The second exception would be universal laws. These are built into the fabric of reality and thus remain unchanged through time. This includes moral laws–if it’s wrong to sacrifice a child now, it’s always been wrong to sacrifice a child. Since some cultures practiced that, it means that moral epistemology sometimes must catch up to moral ontology.
According to the Bible, there are differences between things at the outset of creation verses and things as they stand now, due in a large part to the Fall of Man. After the Fall, some rules changed (as punishment) and creation took on new ways of functioning.
Which brings us back to uniformitarinism. This simply isn’t provable. It is an inherent assumption in the philosophy of science where it pertains to the historical sciences (paleontology, archeology, and evolution). It holds up to scrutiny, so I’m not dissing it here. The point I’m trying to make is that is not a scientific fact, but an assumption undergirding many conclusions of cosmogony, paleontology, and evolutionary biology. Science can’t prove its assumptions, given that many of its most cherished conclusions rest on this particular one. That would be circular reasoning.
And that brings us to the following tweet:
This is only a problem to those who subscribe to uniformitarianism. For those who don’t, the universe was a work-in-progress for the six days of creation (however we understand them isn’t important to my argument; I don’t care if they’re 24-hour days, ages/eons, or ceremonial sunrise-to-sunset Jewish holidays). Which means that, at least for those six days (and perhaps beyond), the rules were different. Probably not drastically different, but different enough to invalidate uniformitarianism.
The sun (day 4) was created after plants (day 3). But plants don’t, strictly speaking, need the sun. They need light, which has been present since day 1. The source of that light could be questioned, but the fact is that it’s there and it can sustain the plants until God created the sun.

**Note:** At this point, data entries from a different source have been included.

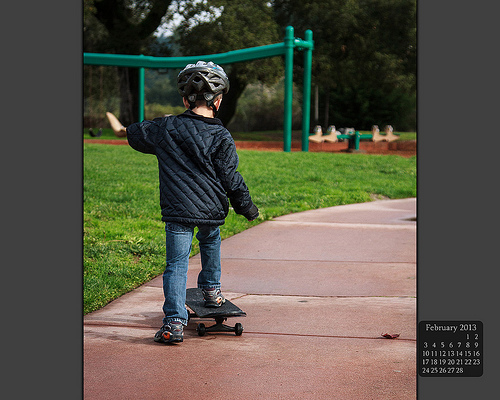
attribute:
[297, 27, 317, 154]
pole — green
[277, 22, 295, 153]
pole — green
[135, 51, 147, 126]
pole — green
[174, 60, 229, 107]
helmet — black 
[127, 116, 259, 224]
jacket — black , wrinkled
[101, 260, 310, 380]
shoe — tennis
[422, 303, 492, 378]
calendar — February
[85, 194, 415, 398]
wet sidewalk — concrete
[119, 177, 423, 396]
pavement — damp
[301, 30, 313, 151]
pole — green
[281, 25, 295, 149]
pole — green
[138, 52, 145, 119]
pole — green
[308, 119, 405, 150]
see saw — green 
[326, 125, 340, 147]
seat — brown 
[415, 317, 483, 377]
calendar — custom-made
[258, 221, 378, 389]
ground — pavement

The obvious objection is going to be that there is no source for the light. Asking me to speculate on the source of the light isn’t going to hurt my argument one bit. Dealing strictly with the text of the Bible, the all-important light is there, and that’s what’s important. Deal with that, please; the source of the light is a distraction to the issue (although I’m prophesying that 90% of the comments are still going harp on this point).
Here’s the take-away: the universe wouldn’t be a fully-functioning entity apart from the intervention of God until it was complete on day 6. God rested on day 7 because the universe was then self-sufficient and could operate on its own.
The only reason to assume that the universe would have functioned fully apart from the hand of God on natural laws alone is uniformitarianism. So, Mr. Yhwh’s presuppositions as (I presume) a materialist are working against his ability to read the text for what it says. He wants the sun to be there, and points out that it isn’t, therefore plants die. However, he neglects the texts that specify that light is there, so his argument is a non-starter.